New opportunity for American physicists
America's Fermi National Accelerator Laboratory exemplifies the aphorism that less can sometimes be more. Using advanced magnets, it is doubling the energy of its particle accelerator. Yet, because the magnets are superconducting - that is , they offer no resistance to electric current - the machine saves on electricity needed to run it.
At a stroke, Fermilab has come up with an accelerator that will help American physicists again take a leadership role in probing the underlying nature of matter while the money saved on electric bills will help put that machine to fuller use. The high cost of power had been restricting Fermilab to half-time operation. The new magnets are expected to cut Fermilab's power cost in half.
This is good news. For too long, American physicists have had to watch from the sidelines as the Europeans make incisive discoveries. We don't mean to be chauvinistic about this research. All humanity shares its fruits. But Americans need to make their own contributions to the harvest if physics is to remain vigorous in the American hemisphere.
We say American, by the way, rather than United States because Fermilab is run under contract with the US Department of Energy (DOE) by a consortium of 54 universities in the US and Canada. Future American accelerators might well include participation by Mexico and other Latin American countries or even Japan.
Within two to three years, the Fermilab machine is expected to run with two particle beams smashing head-on. The impact will have nearly four times the energy now available with colliding beams at the European Center for Nuclear Research at Geneva. This will be a world-leading machine indeed.

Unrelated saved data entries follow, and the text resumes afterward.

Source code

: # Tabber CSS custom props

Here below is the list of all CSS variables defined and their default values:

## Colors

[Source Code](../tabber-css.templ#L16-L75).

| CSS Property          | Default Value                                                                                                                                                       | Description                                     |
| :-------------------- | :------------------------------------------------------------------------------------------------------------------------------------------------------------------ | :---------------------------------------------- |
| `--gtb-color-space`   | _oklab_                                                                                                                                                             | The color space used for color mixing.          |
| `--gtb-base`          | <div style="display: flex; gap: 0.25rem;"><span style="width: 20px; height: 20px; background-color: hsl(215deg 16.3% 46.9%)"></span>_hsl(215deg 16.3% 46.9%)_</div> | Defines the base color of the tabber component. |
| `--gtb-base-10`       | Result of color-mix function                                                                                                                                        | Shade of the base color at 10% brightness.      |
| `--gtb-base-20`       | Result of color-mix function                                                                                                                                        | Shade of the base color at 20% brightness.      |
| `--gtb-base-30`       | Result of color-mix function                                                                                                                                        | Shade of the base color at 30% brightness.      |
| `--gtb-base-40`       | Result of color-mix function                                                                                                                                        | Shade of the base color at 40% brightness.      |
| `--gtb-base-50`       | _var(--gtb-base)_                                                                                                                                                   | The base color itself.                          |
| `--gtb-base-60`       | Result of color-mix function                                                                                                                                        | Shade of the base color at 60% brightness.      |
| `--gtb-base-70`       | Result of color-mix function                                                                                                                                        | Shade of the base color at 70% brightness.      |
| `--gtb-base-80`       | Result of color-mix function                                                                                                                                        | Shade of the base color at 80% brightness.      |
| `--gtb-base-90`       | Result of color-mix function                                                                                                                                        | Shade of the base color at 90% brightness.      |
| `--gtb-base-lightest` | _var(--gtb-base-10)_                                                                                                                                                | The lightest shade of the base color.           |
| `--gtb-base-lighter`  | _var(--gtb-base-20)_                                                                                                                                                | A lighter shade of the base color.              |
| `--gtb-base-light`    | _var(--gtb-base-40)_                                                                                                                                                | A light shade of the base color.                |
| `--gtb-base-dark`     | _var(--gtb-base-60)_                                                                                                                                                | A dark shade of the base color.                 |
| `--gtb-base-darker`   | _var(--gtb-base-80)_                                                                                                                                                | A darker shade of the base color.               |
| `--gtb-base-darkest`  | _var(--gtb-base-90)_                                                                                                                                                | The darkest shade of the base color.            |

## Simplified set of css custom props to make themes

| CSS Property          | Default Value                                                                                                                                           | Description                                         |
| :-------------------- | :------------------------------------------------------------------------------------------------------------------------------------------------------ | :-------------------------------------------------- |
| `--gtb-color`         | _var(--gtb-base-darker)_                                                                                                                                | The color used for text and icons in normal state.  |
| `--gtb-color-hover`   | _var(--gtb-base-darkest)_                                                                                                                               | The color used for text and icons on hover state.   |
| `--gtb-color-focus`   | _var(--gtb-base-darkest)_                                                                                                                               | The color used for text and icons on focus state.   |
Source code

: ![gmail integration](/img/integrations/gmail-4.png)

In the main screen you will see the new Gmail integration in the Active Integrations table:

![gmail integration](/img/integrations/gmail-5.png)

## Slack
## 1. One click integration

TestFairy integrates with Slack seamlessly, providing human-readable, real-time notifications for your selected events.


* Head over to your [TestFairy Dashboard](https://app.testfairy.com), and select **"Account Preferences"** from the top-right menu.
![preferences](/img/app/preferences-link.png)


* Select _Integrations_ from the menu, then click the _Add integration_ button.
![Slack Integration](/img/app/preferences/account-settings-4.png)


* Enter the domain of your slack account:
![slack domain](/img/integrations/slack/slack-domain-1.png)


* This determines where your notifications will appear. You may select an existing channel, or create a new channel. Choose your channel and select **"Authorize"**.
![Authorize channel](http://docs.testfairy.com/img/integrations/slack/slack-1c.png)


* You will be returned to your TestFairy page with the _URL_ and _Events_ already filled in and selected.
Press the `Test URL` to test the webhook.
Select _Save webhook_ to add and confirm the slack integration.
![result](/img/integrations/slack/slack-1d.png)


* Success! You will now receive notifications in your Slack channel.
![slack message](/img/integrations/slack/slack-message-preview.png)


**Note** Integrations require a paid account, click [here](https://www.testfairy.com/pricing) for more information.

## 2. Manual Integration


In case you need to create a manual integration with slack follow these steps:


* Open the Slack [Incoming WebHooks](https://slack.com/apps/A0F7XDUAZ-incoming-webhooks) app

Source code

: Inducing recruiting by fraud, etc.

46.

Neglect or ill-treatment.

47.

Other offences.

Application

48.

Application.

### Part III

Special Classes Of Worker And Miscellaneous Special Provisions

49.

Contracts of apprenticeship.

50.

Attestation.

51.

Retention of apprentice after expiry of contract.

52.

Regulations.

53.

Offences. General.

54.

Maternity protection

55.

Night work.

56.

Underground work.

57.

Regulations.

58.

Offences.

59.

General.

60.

However, new, more powerful machines will be needed to maintain that leadership. Possibilities now are under study by the DOE's High Energy Physics Advisory Panel. Its study is complicated by continuing rivalry between various US institutions with competing proposals. This is counterproductive. The high cost of such facilities ensures that only one or two can be funded. US physicists would do better to agree on a preferred design from which all can benefit than to maintain a sterile rivalry among themselves. Presidential science adviser George Keyworth made this point when he told the American Physical Society in April: ''In the years Americans squandered on a porkbarrel squabble, the Europeans moved boldly ahead.''
We hope US physicists will heed this lesson. Meanwhile, we congratulate Fermilab director Leon Lederman, his predecessor Robert Wilson who conceived the improved accelerator design, and the Fermilab staff and contractors. They have opened a new avenue for American physicists.